Just in Time
When it comes to Rachael Ray's 30-minute meals, there are two camps. One boasts, "I can do them in 28 minutes and 36 seconds." The other, after an hour of meticulous measuring (a Ray no-no) and trying to decipher the meaning of EVOO (Ray-ese for extra-virgin olive oil), gives up and sends out for Chinese.So I decide to try an experiment: Could an amateur chef (I have mastered the art of adding frozen vegetables to my canned lentil soup) cook a Rachael Ray 30-minute meal in 30 minutes? For my test, I choose the Christmas Pasta, a thick tomato sauce chock-full of sausage, pancetta and ground meats tossed over penne rigate. I then invite the grande dame of half-hour eats to watch and offer hints in her prep kitchen.
"It depends on how good you are with a knife," says Rachael, cluing me in on one of her secrets. "And how much wine you drink. Takes me an hour and a half once I open a bottle."
I put down my glass and set the timer.
"Pour your oil in the skillet and get it hot," she orders. I grab a pan. "That little baby thing ain't going to do nothing for you," she sniffs.
I reach for a larger skillet, then look over my recipe. Ray tells me not to bother. "I'll tell you what to do."
Rachael Ray is the James Brown of foodies—the hardest-working cook ("not chef, I don't have a pedigree") in the kitchen. She doesn't know how to sit still. Though this is to be my meal, she soon has slotted spoon in hand and is spitting out orders.
"Chop the garlic."
Being busy is how she likes it, so her proverbial plate is always full. Aside from her syndicated talk show, her many Food Network gigs and her magazine, Every Day with Rachael Ray (an RDA publication), she's just published her 14th cookbook, Just in Time. In it, she tosses in a few 15- and 60-minute recipes.
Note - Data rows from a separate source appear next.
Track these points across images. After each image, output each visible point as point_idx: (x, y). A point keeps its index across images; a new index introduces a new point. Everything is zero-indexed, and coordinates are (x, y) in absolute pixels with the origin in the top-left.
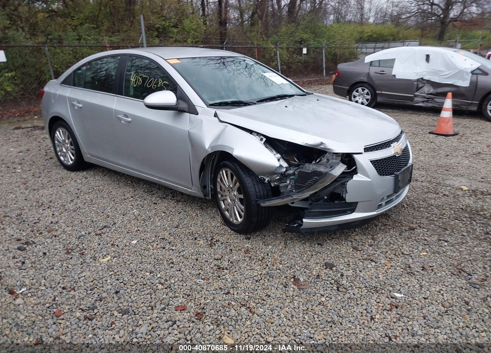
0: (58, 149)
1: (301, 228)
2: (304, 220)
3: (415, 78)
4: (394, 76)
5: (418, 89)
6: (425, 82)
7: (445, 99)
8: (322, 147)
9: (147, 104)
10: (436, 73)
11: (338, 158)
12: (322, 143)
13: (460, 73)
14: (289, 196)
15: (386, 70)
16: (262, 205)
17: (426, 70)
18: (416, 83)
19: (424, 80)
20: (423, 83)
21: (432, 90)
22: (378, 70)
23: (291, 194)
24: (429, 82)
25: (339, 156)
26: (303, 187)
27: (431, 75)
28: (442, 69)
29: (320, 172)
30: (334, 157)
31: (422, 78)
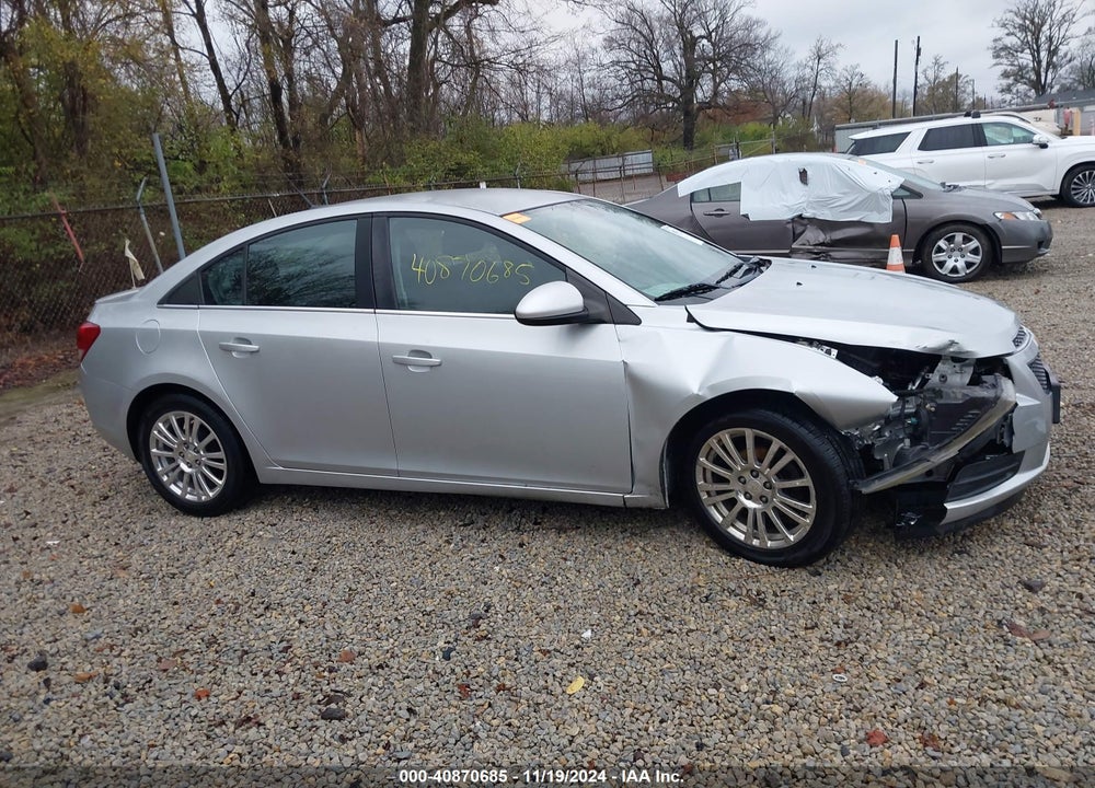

"Garbage bowl needs to be closer."
She recently launched a philanthropic website, yum-o.org. Working with Bill Clinton's Alliance for a Healthier Generation, their goal, she says, "is to get kids psyched to eat healthier food." And in Rachael Ray's world, there's no reason why a childhood favorite, something like sloppy joes, can't be nutritious.
"Chop the pancetta."
Pointing at the enormous chunks I cut, Ray squeals, "Look at the size of that pancetta! It's huge!"
Maybe noticing my hurt puppy dog eyes, Ray quickly fixes me with that famous grin of hers, the one where her mouth forms a perfect isosceles triangle. "I'm a backseat cooker, sorry."